##### The records #####
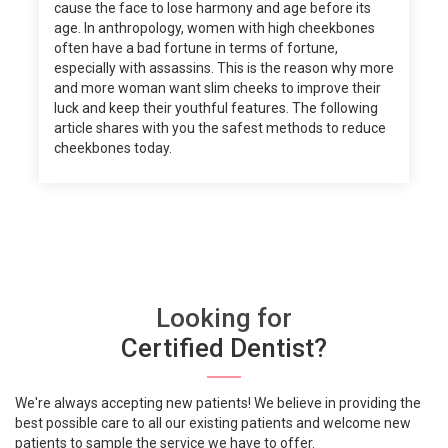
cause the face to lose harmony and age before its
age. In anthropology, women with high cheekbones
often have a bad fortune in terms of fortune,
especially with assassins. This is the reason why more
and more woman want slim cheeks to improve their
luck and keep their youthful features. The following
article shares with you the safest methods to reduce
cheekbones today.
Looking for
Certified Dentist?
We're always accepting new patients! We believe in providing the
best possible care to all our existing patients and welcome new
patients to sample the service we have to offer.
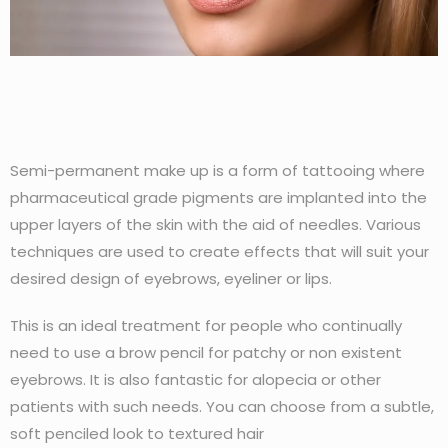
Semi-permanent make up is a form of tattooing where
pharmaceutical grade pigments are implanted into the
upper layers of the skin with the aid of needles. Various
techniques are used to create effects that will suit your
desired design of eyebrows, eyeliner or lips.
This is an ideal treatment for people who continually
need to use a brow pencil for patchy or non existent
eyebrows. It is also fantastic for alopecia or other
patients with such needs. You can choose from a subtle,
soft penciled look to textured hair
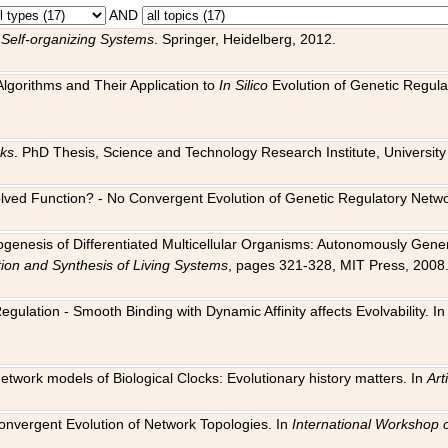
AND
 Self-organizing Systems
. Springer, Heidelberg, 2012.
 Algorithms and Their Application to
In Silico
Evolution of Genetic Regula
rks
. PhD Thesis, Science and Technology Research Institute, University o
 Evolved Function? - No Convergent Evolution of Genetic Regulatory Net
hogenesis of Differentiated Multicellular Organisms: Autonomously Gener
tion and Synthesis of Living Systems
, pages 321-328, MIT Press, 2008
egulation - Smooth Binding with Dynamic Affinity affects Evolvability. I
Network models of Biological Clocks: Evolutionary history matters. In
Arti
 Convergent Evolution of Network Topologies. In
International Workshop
#####
##### The records #####
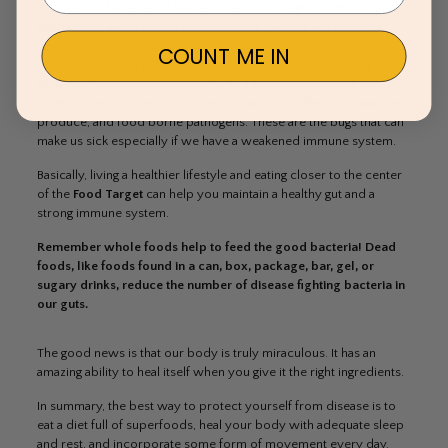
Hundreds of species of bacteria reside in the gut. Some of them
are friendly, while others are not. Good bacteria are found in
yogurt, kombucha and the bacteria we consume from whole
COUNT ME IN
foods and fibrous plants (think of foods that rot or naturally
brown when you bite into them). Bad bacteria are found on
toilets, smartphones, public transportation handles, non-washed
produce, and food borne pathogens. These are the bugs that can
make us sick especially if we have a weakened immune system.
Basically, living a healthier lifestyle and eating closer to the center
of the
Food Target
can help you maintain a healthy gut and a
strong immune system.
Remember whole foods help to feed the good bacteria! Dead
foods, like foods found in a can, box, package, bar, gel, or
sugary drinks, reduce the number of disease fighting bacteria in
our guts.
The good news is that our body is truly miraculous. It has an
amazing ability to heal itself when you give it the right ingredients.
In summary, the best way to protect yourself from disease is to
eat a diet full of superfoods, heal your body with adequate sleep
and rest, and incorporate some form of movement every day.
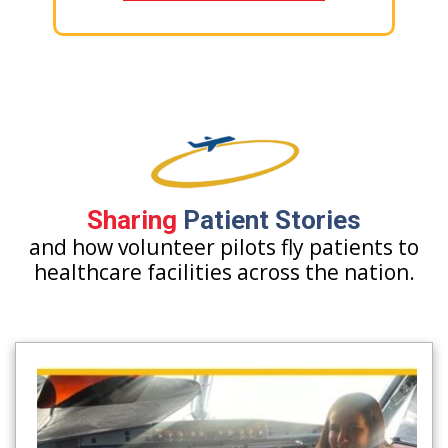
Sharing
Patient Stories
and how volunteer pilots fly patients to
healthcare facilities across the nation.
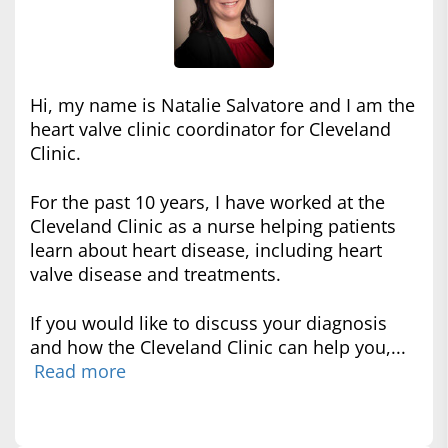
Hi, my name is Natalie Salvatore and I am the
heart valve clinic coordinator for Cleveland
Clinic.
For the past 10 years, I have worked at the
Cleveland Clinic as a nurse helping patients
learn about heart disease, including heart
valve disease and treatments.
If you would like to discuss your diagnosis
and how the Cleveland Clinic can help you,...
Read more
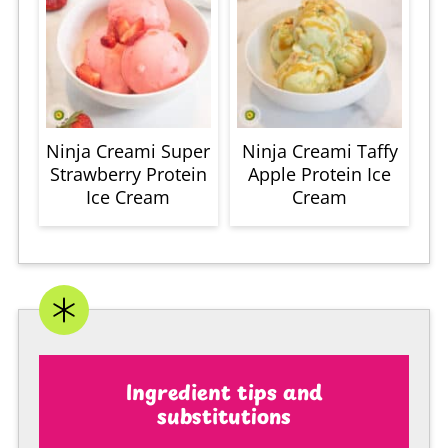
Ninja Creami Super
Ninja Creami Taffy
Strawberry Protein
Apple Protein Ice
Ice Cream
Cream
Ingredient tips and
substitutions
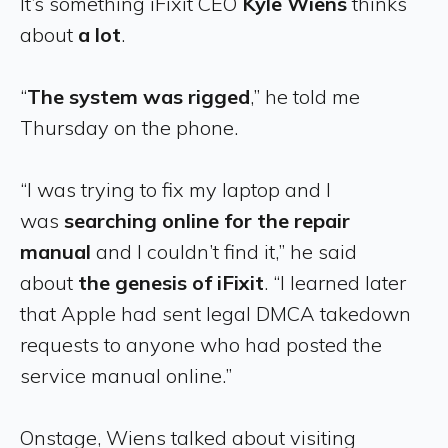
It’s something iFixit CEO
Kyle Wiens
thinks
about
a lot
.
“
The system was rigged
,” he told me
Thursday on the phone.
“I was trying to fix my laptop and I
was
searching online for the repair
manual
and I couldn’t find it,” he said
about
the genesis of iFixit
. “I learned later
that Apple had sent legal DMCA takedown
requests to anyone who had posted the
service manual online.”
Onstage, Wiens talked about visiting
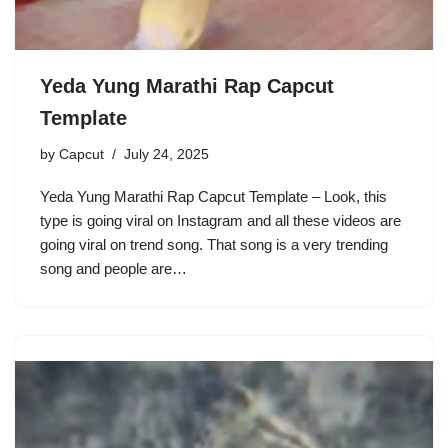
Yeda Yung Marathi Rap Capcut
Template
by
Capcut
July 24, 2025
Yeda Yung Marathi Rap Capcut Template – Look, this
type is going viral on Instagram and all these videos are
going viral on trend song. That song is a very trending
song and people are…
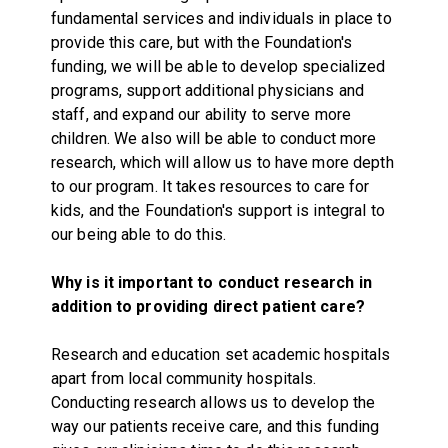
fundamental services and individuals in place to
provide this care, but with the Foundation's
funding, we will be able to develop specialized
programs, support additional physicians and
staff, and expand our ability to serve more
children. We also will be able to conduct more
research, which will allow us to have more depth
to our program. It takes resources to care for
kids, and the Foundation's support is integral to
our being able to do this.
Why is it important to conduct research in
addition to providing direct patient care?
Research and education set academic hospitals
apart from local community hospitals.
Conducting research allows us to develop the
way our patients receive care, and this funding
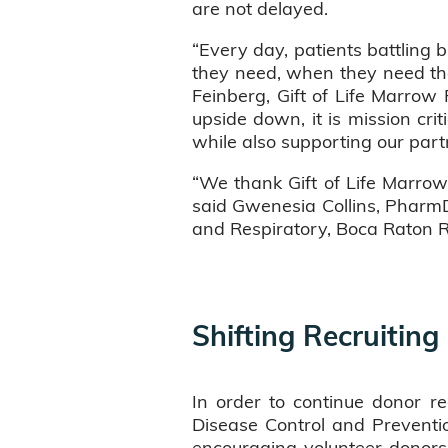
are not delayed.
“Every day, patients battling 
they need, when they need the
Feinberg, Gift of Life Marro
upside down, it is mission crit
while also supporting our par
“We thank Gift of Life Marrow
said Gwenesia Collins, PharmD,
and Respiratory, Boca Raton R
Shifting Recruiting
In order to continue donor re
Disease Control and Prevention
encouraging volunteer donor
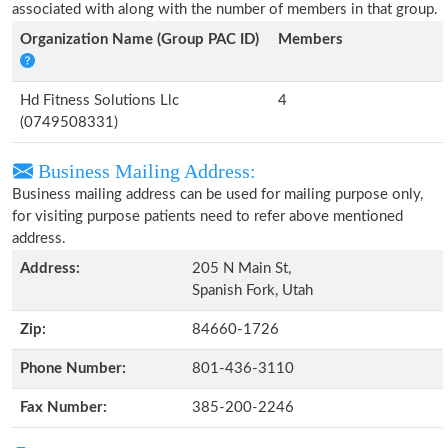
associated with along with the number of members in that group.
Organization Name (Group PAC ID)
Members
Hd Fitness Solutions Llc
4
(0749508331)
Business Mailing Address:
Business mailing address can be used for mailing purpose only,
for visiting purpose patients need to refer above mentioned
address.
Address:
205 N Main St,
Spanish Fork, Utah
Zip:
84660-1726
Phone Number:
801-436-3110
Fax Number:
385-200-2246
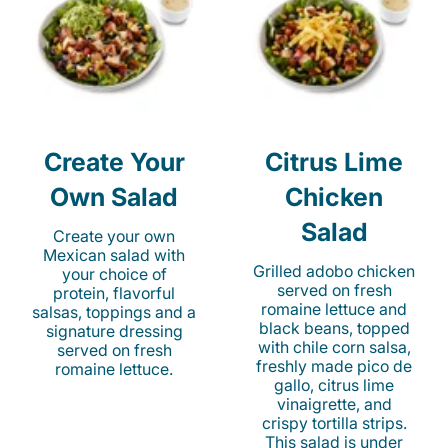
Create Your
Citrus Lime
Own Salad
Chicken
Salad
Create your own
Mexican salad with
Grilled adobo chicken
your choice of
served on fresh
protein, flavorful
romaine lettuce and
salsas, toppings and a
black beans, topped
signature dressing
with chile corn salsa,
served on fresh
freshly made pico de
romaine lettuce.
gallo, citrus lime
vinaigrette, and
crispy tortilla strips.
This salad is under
#####
##### The records #####
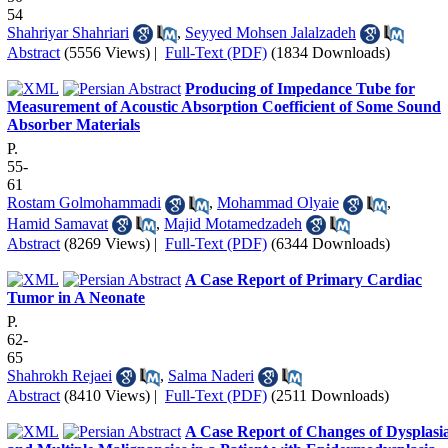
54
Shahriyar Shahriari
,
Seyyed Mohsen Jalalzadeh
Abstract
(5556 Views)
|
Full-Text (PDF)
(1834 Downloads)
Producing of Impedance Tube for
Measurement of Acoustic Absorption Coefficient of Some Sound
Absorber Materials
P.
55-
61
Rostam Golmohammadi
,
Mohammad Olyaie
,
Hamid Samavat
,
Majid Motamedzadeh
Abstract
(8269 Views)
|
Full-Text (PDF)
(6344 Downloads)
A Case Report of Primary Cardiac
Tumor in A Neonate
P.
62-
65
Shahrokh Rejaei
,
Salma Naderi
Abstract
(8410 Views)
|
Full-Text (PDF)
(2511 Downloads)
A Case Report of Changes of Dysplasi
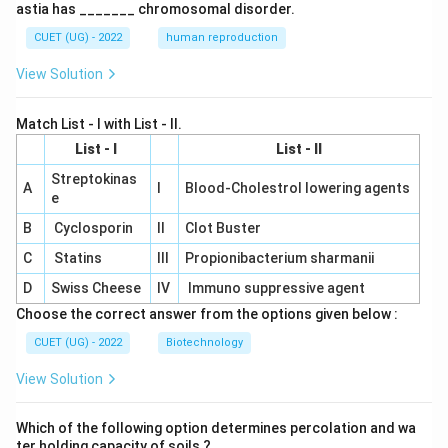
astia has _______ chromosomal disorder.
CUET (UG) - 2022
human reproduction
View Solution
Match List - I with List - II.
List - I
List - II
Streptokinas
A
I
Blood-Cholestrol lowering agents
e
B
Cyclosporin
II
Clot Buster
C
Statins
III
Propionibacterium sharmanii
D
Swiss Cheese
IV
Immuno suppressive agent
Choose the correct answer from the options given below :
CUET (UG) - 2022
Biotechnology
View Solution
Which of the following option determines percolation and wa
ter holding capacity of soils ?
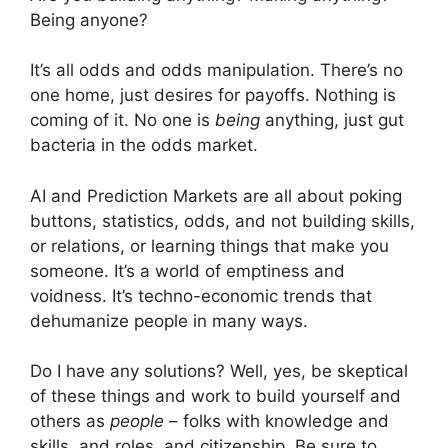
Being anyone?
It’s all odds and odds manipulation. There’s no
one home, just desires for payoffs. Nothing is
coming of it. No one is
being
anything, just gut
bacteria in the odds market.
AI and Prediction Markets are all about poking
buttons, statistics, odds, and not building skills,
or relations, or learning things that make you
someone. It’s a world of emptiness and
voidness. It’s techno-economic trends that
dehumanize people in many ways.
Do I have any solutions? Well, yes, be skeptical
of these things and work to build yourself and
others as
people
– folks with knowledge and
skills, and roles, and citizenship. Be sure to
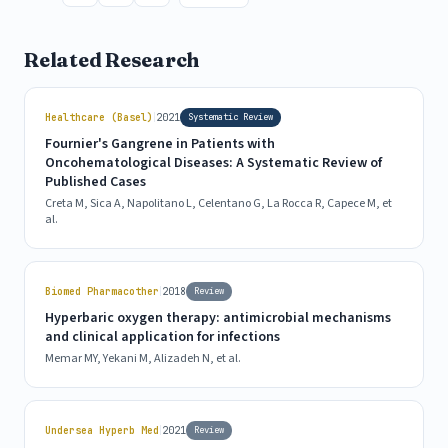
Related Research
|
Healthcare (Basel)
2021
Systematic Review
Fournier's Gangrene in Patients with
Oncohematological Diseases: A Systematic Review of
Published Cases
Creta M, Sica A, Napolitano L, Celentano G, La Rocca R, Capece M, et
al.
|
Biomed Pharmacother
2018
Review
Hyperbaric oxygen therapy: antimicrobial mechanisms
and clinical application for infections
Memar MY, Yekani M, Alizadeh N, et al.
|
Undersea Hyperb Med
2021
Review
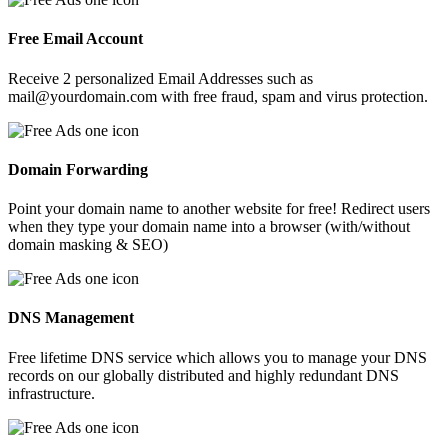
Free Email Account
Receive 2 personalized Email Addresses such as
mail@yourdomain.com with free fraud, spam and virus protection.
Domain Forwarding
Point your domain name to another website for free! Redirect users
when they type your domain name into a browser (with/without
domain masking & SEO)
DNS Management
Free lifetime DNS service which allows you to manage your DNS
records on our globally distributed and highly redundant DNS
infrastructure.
#####
**What you are asked to do**
In the records above, find the line with "cause the face" and the line with "International Workshop". Write out exactly those lines and every one between, with no pictures and no other lines.

**Finished exercise**
cause the face to lose harmony and age before its
age. In anthropology, women with high cheekbones
often have a bad fortune in terms of fortune,
especially with assassins. This is the reason why more
and more woman want slim cheeks to improve their
luck and keep their youthful features. The following
article shares with you the safest methods to reduce
cheekbones today.
Looking for
Certified Dentist?
We're always accepting new patients! We believe in providing the
best possible care to all our existing patients and welcome new
patients to sample the service we have to offer.
Semi-permanent make up is a form of tattooing where
pharmaceutical grade pigments are implanted into the
upper layers of the skin with the aid of needles. Various
techniques are used to create effects that will suit your
desired design of eyebrows, eyeliner or lips.
This is an ideal treatment for people who continually
need to use a brow pencil for patchy or non existent
eyebrows. It is also fantastic for alopecia or other
patients with such needs. You can choose from a subtle,
soft penciled look to textured hair
AND
 Self-organizing Systems
. Springer, Heidelberg, 2012.
 Algorithms and Their Application to
In Silico
Evolution of Genetic Regula
rks
. PhD Thesis, Science and Technology Research Institute, University o
 Evolved Function? - No Convergent Evolution of Genetic Regulatory Net
hogenesis of Differentiated Multicellular Organisms: Autonomously Gener
tion and Synthesis of Living Systems
, pages 321-328, MIT Press, 2008
egulation - Smooth Binding with Dynamic Affinity affects Evolvability. I
Network models of Biological Clocks: Evolutionary history matters. In
Arti
 Convergent Evolution of Network Topologies. In
International Workshop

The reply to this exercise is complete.